We report the measurement of x(B) scaling in (e, e'p) cross-section ratios off nuclei relative to deuterium at large missing momentum of 350 <= p(miss) <= 600 MeV/c. The observed scaling extends over a kinematic range of 0.7 <= x(B) <= 1.8, which is significantly wider than 1.4 <= x(B) <= 1.8 previously observed for inclusive (e, e') cross-section ratios. The x(B)-integrated cross-section ratios become constant (i.e., scale) beginning at p(miss) approximate to k(F), the nuclear Fermi momentum. Comparing with theoretical calculations we find good agreement with generalized contact formalism calculations for high missing momentum (>375 MeV/c), suggesting the observed scaling results from interacting with nucleons in short-range correlated (SRC) pairs.
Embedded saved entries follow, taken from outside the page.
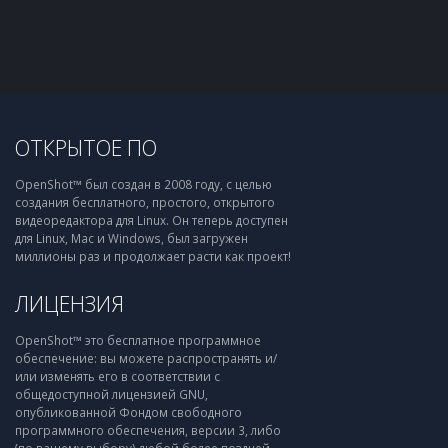
ОТКРЫТОЕ ПО
OpenShot™ был создан в 2008 году, с целью
создания бесплатного, простого, открытого
видеоредактора для Linux. Он теперь доступен
для Linux, Mac и Windows, был загружен
миллионы раз и продолжает расти как проект!
ЛИЦЕНЗИЯ
OpenShot™ это бесплатное программное
обеспечение: вы можете распространять и/
или изменять его в соответствии с
общедоступной лицензией GNU,
опубликованной Фондом свободного
программного обеспечения, версии 3, либо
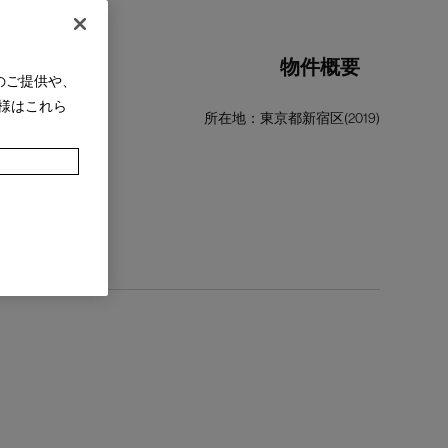
物件概要
のご提供や、
様はこれら
所在地：東京都新宿区(2019)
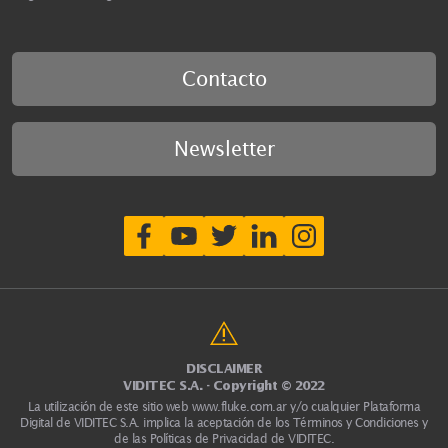
Contacto
Newsletter
DISCLAIMER
VIDITEC S.A. - Copyright © 2022
La utilización de este sitio web
www.fluke.com.ar
y/o cualquier Plataforma
Digital de VIDITEC S.A. implica la aceptación de los Términos y Condiciones y
de las Políticas de Privacidad de VIDITEC.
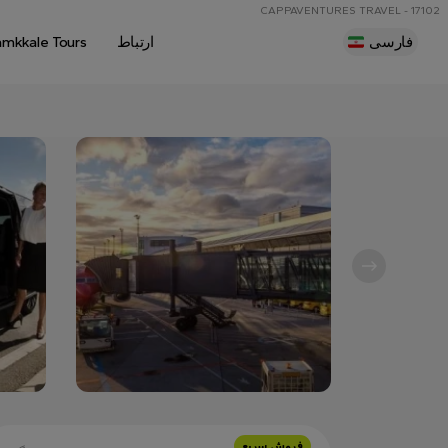
CAPPAVENTURES TRAVEL - 17102
فارسی
ارتباط
amkkale Tours
فروش سریع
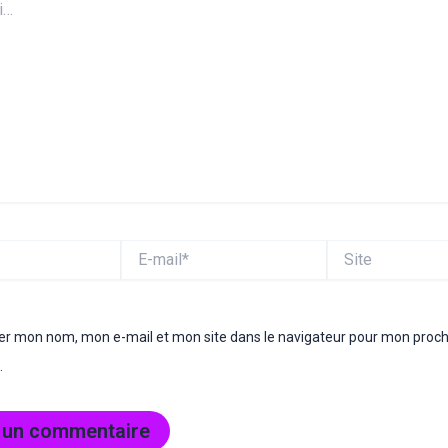
E-
Site
mail*
rer mon nom, mon e-mail et mon site dans le navigateur pour mon proc
.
For low missing momenta, mean-field calculations show good agreement with the data for p(miss) < k(F), and suggest a potential non-negligible contribution to the measured cross-section ratios from scattering off single, uncorrelated, nucleons up to p(miss) approximate to 350 MeV/c. Therefore, SRCs become dominant in nuclei at p(miss) approximate to 350 MeV/c, well above the nuclear Fermi Surface of k(F) approximate to 250 MeV/c.